▼▼▼

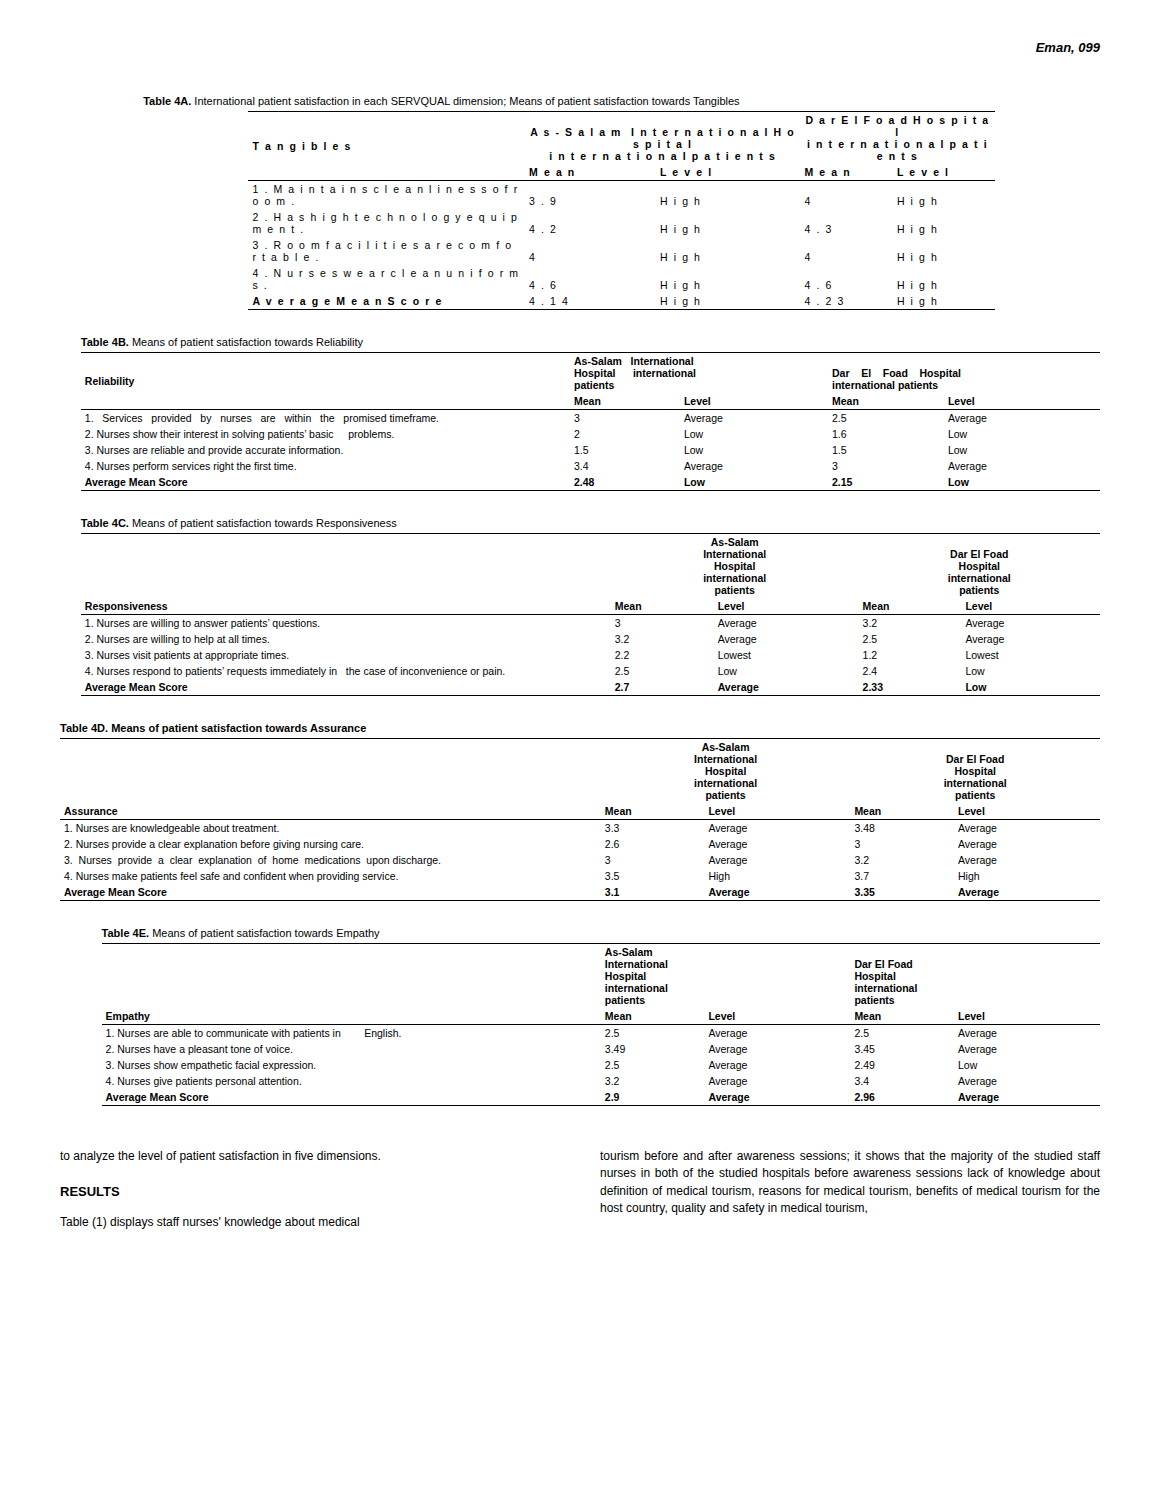Eman, 099
Table 4A. International patient satisfaction in each SERVQUAL dimension; Means of patient satisfaction towards Tangibles
| T a n g i b l e s | A s - S a l a m I n t e r n a t i o n a l H o s p i t a l i n t e r n a t i o n a l p a t i e n t s | D a r E l F o a d H o s p i t a l i n t e r n a t i o n a l p a t i e n t s |
| M e a n | L e v e l | M e a n | L e v e l |
| 1 . M a i n t a i n s c l e a n l i n e s s o f r o o m . | 3 . 9 | H i g h | 4 | H i g h |
| 2 . H a s h i g h t e c h n o l o g y e q u i p m e n t . | 4 . 2 | H i g h | 4 . 3 | H i g h |
| 3 . R o o m f a c i l i t i e s a r e c o m f o r t a b l e . | 4 | H i g h | 4 | H i g h |
| 4 . N u r s e s w e a r c l e a n u n i f o r m s . | 4 . 6 | H i g h | 4 . 6 | H i g h |
| A v e r a g e M e a n S c o r e | 4 . 1 4 | H i g h | 4 . 2 3 | H i g h |
Table 4B. Means of patient satisfaction towards Reliability
| Reliability | As-Salam International Hospital international patients | Dar El Foad Hospital international patients |
| Mean | Level | Mean | Level |
| 1. Services provided by nurses are within the promised timeframe. | 3 | Average | 2.5 | Average |
| 2. Nurses show their interest in solving patients’ basic problems. | 2 | Low | 1.6 | Low |
| 3. Nurses are reliable and provide accurate information. | 1.5 | Low | 1.5 | Low |
| 4. Nurses perform services right the first time. | 3.4 | Average | 3 | Average |
| Average Mean Score | 2.48 | Low | 2.15 | Low |
Table 4C. Means of patient satisfaction towards Responsiveness
| | As-Salam International Hospital international patients | Dar El Foad Hospital international patients |
| Responsiveness | Mean | Level | Mean | Level |
| 1. Nurses are willing to answer patients’ questions. | 3 | Average | 3.2 | Average |
| 2. Nurses are willing to help at all times. | 3.2 | Average | 2.5 | Average |
| 3. Nurses visit patients at appropriate times. | 2.2 | Lowest | 1.2 | Lowest |
| 4. Nurses respond to patients’ requests immediately in the case of inconvenience or pain. | 2.5 | Low | 2.4 | Low |
| Average Mean Score | 2.7 | Average | 2.33 | Low |
Table 4D. Means of patient satisfaction towards Assurance
| | As-Salam International Hospital international patients | Dar El Foad Hospital international patients |
| Assurance | Mean | Level | Mean | Level |
| 1. Nurses are knowledgeable about treatment. | 3.3 | Average | 3.48 | Average |
| 2. Nurses provide a clear explanation before giving nursing care. | 2.6 | Average | 3 | Average |
| 3. Nurses provide a clear explanation of home medications upon discharge. | 3 | Average | 3.2 | Average |
| 4. Nurses make patients feel safe and confident when providing service. | 3.5 | High | 3.7 | High |
| Average Mean Score | 3.1 | Average | 3.35 | Average |
Table 4E. Means of patient satisfaction towards Empathy
| | As-Salam International Hospital international patients | Dar El Foad Hospital international patients |
| Empathy | Mean | Level | Mean | Level |
| 1. Nurses are able to communicate with patients in English. | 2.5 | Average | 2.5 | Average |
| 2. Nurses have a pleasant tone of voice. | 3.49 | Average | 3.45 | Average |
| 3. Nurses show empathetic facial expression. | 2.5 | Average | 2.49 | Low |
| 4. Nurses give patients personal attention. | 3.2 | Average | 3.4 | Average |
| Average Mean Score | 2.9 | Average | 2.96 | Average |
to analyze the level of patient satisfaction in five dimensions.
RESULTS
Table (1) displays staff nurses' knowledge about medical
tourism before and after awareness sessions; it shows that the majority of the studied staff nurses in both of the studied hospitals before awareness sessions lack of knowledge about definition of medical tourism, reasons for medical tourism, benefits of medical tourism for the host country, quality and safety in medical tourism,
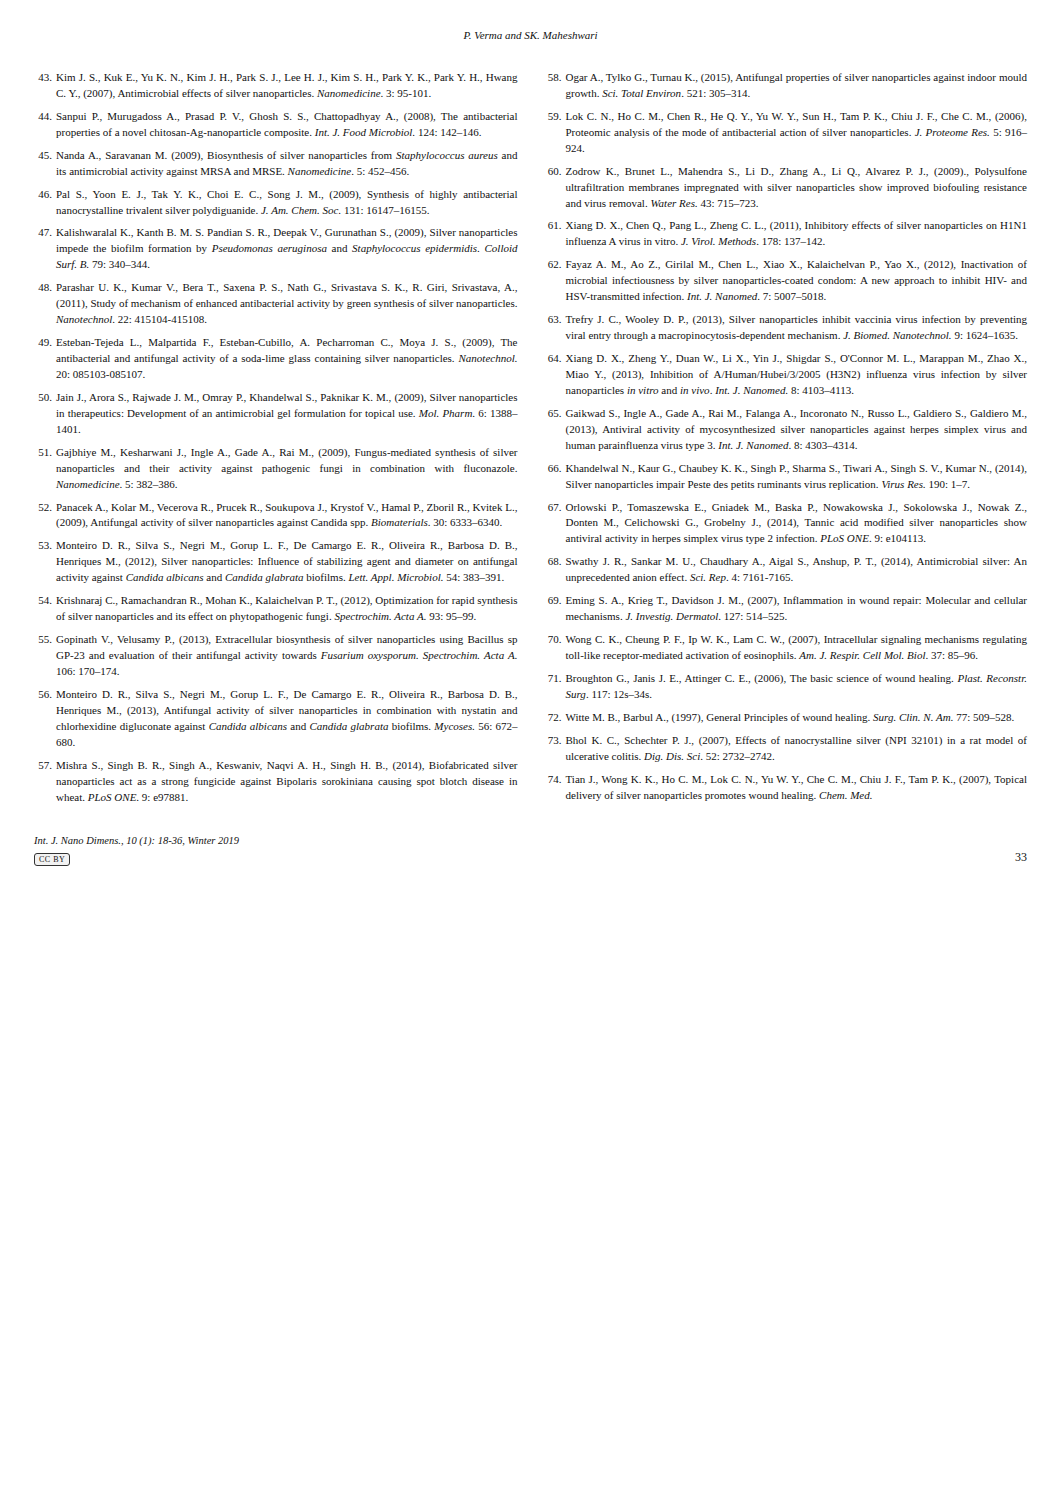P. Verma and SK. Maheshwari
43. Kim J. S., Kuk E., Yu K. N., Kim J. H., Park S. J., Lee H. J., Kim S. H., Park Y. K., Park Y. H., Hwang C. Y., (2007), Antimicrobial effects of silver nanoparticles. Nanomedicine. 3: 95-101.
44. Sanpui P., Murugadoss A., Prasad P. V., Ghosh S. S., Chattopadhyay A., (2008), The antibacterial properties of a novel chitosan-Ag-nanoparticle composite. Int. J. Food Microbiol. 124: 142–146.
45. Nanda A., Saravanan M. (2009), Biosynthesis of silver nanoparticles from Staphylococcus aureus and its antimicrobial activity against MRSA and MRSE. Nanomedicine. 5: 452–456.
46. Pal S., Yoon E. J., Tak Y. K., Choi E. C., Song J. M., (2009), Synthesis of highly antibacterial nanocrystalline trivalent silver polydiguanide. J. Am. Chem. Soc. 131: 16147–16155.
47. Kalishwaralal K., Kanth B. M. S. Pandian S. R., Deepak V., Gurunathan S., (2009), Silver nanoparticles impede the biofilm formation by Pseudomonas aeruginosa and Staphylococcus epidermidis. Colloid Surf. B. 79: 340–344.
48. Parashar U. K., Kumar V., Bera T., Saxena P. S., Nath G., Srivastava S. K., R. Giri, Srivastava, A., (2011), Study of mechanism of enhanced antibacterial activity by green synthesis of silver nanoparticles. Nanotechnol. 22: 415104-415108.
49. Esteban-Tejeda L., Malpartida F., Esteban-Cubillo, A. Pecharroman C., Moya J. S., (2009), The antibacterial and antifungal activity of a soda-lime glass containing silver nanoparticles. Nanotechnol. 20: 085103-085107.
50. Jain J., Arora S., Rajwade J. M., Omray P., Khandelwal S., Paknikar K. M., (2009), Silver nanoparticles in therapeutics: Development of an antimicrobial gel formulation for topical use. Mol. Pharm. 6: 1388–1401.
51. Gajbhiye M., Kesharwani J., Ingle A., Gade A., Rai M., (2009), Fungus-mediated synthesis of silver nanoparticles and their activity against pathogenic fungi in combination with fluconazole. Nanomedicine. 5: 382–386.
52. Panacek A., Kolar M., Vecerova R., Prucek R., Soukupova J., Krystof V., Hamal P., Zboril R., Kvitek L., (2009), Antifungal activity of silver nanoparticles against Candida spp. Biomaterials. 30: 6333–6340.
53. Monteiro D. R., Silva S., Negri M., Gorup L. F., De Camargo E. R., Oliveira R., Barbosa D. B., Henriques M., (2012), Silver nanoparticles: Influence of stabilizing agent and diameter on antifungal activity against Candida albicans and Candida glabrata biofilms. Lett. Appl. Microbiol. 54: 383–391.
54. Krishnaraj C., Ramachandran R., Mohan K., Kalaichelvan P. T., (2012), Optimization for rapid synthesis of silver nanoparticles and its effect on phytopathogenic fungi. Spectrochim. Acta A. 93: 95–99.
55. Gopinath V., Velusamy P., (2013), Extracellular biosynthesis of silver nanoparticles using Bacillus sp GP-23 and evaluation of their antifungal activity towards Fusarium oxysporum. Spectrochim. Acta A. 106: 170–174.
56. Monteiro D. R., Silva S., Negri M., Gorup L. F., De Camargo E. R., Oliveira R., Barbosa D. B., Henriques M., (2013), Antifungal activity of silver nanoparticles in combination with nystatin and chlorhexidine digluconate against Candida albicans and Candida glabrata biofilms. Mycoses. 56: 672–680.
57. Mishra S., Singh B. R., Singh A., Keswaniv, Naqvi A. H., Singh H. B., (2014), Biofabricated silver nanoparticles act as a strong fungicide against Bipolaris sorokiniana causing spot blotch disease in wheat. PLoS ONE. 9: e97881.
58. Ogar A., Tylko G., Turnau K., (2015), Antifungal properties of silver nanoparticles against indoor mould growth. Sci. Total Environ. 521: 305–314.
59. Lok C. N., Ho C. M., Chen R., He Q. Y., Yu W. Y., Sun H., Tam P. K., Chiu J. F., Che C. M., (2006), Proteomic analysis of the mode of antibacterial action of silver nanoparticles. J. Proteome Res. 5: 916–924.
60. Zodrow K., Brunet L., Mahendra S., Li D., Zhang A., Li Q., Alvarez P. J., (2009)., Polysulfone ultrafiltration membranes impregnated with silver nanoparticles show improved biofouling resistance and virus removal. Water Res. 43: 715–723.
61. Xiang D. X., Chen Q., Pang L., Zheng C. L., (2011), Inhibitory effects of silver nanoparticles on H1N1 influenza A virus in vitro. J. Virol. Methods. 178: 137–142.
62. Fayaz A. M., Ao Z., Girilal M., Chen L., Xiao X., Kalaichelvan P., Yao X., (2012), Inactivation of microbial infectiousness by silver nanoparticles-coated condom: A new approach to inhibit HIV- and HSV-transmitted infection. Int. J. Nanomed. 7: 5007–5018.
63. Trefry J. C., Wooley D. P., (2013), Silver nanoparticles inhibit vaccinia virus infection by preventing viral entry through a macropinocytosis-dependent mechanism. J. Biomed. Nanotechnol. 9: 1624–1635.
64. Xiang D. X., Zheng Y., Duan W., Li X., Yin J., Shigdar S., O'Connor M. L., Marappan M., Zhao X., Miao Y., (2013), Inhibition of A/Human/Hubei/3/2005 (H3N2) influenza virus infection by silver nanoparticles in vitro and in vivo. Int. J. Nanomed. 8: 4103–4113.
65. Gaikwad S., Ingle A., Gade A., Rai M., Falanga A., Incoronato N., Russo L., Galdiero S., Galdiero M., (2013), Antiviral activity of mycosynthesized silver nanoparticles against herpes simplex virus and human parainfluenza virus type 3. Int. J. Nanomed. 8: 4303–4314.
66. Khandelwal N., Kaur G., Chaubey K. K., Singh P., Sharma S., Tiwari A., Singh S. V., Kumar N., (2014), Silver nanoparticles impair Peste des petits ruminants virus replication. Virus Res. 190: 1–7.
67. Orlowski P., Tomaszewska E., Gniadek M., Baska P., Nowakowska J., Sokolowska J., Nowak Z., Donten M., Celichowski G., Grobelny J., (2014), Tannic acid modified silver nanoparticles show antiviral activity in herpes simplex virus type 2 infection. PLoS ONE. 9: e104113.
68. Swathy J. R., Sankar M. U., Chaudhary A., Aigal S., Anshup, P. T., (2014), Antimicrobial silver: An unprecedented anion effect. Sci. Rep. 4: 7161-7165.
69. Eming S. A., Krieg T., Davidson J. M., (2007), Inflammation in wound repair: Molecular and cellular mechanisms. J. Investig. Dermatol. 127: 514–525.
70. Wong C. K., Cheung P. F., Ip W. K., Lam C. W., (2007), Intracellular signaling mechanisms regulating toll-like receptor-mediated activation of eosinophils. Am. J. Respir. Cell Mol. Biol. 37: 85–96.
71. Broughton G., Janis J. E., Attinger C. E., (2006), The basic science of wound healing. Plast. Reconstr. Surg. 117: 12s–34s.
72. Witte M. B., Barbul A., (1997), General Principles of wound healing. Surg. Clin. N. Am. 77: 509–528.
73. Bhol K. C., Schechter P. J., (2007), Effects of nanocrystalline silver (NPI 32101) in a rat model of ulcerative colitis. Dig. Dis. Sci. 52: 2732–2742.
74. Tian J., Wong K. K., Ho C. M., Lok C. N., Yu W. Y., Che C. M., Chiu J. F., Tam P. K., (2007), Topical delivery of silver nanoparticles promotes wound healing. Chem. Med.
Int. J. Nano Dimens., 10 (1): 18-36, Winter 2019
CC BY
33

▲▲▲

> **DESCRIPTION OF THE TASK**
Reproduce exactly the lines above starting at the line containing "tourism before and" and ending at the line containing "45. Nanda A., Saravanan", including both, but not the pictures.

> **RESPONSE TO THIS EXERCISE**
tourism before and after awareness sessions; it shows that the majority of the studied staff nurses in both of the studied hospitals before awareness sessions lack of knowledge about definition of medical tourism, reasons for medical tourism, benefits of medical tourism for the host country, quality and safety in medical tourism,
P. Verma and SK. Maheshwari
43. Kim J. S., Kuk E., Yu K. N., Kim J. H., Park S. J., Lee H. J., Kim S. H., Park Y. K., Park Y. H., Hwang C. Y., (2007), Antimicrobial effects of silver nanoparticles. Nanomedicine. 3: 95-101.
44. Sanpui P., Murugadoss A., Prasad P. V., Ghosh S. S., Chattopadhyay A., (2008), The antibacterial properties of a novel chitosan-Ag-nanoparticle composite. Int. J. Food Microbiol. 124: 142–146.
45. Nanda A., Saravanan M. (2009), Biosynthesis of silver nanoparticles from Staphylococcus aureus and its antimicrobial activity against MRSA and MRSE. Nanomedicine. 5: 452–456.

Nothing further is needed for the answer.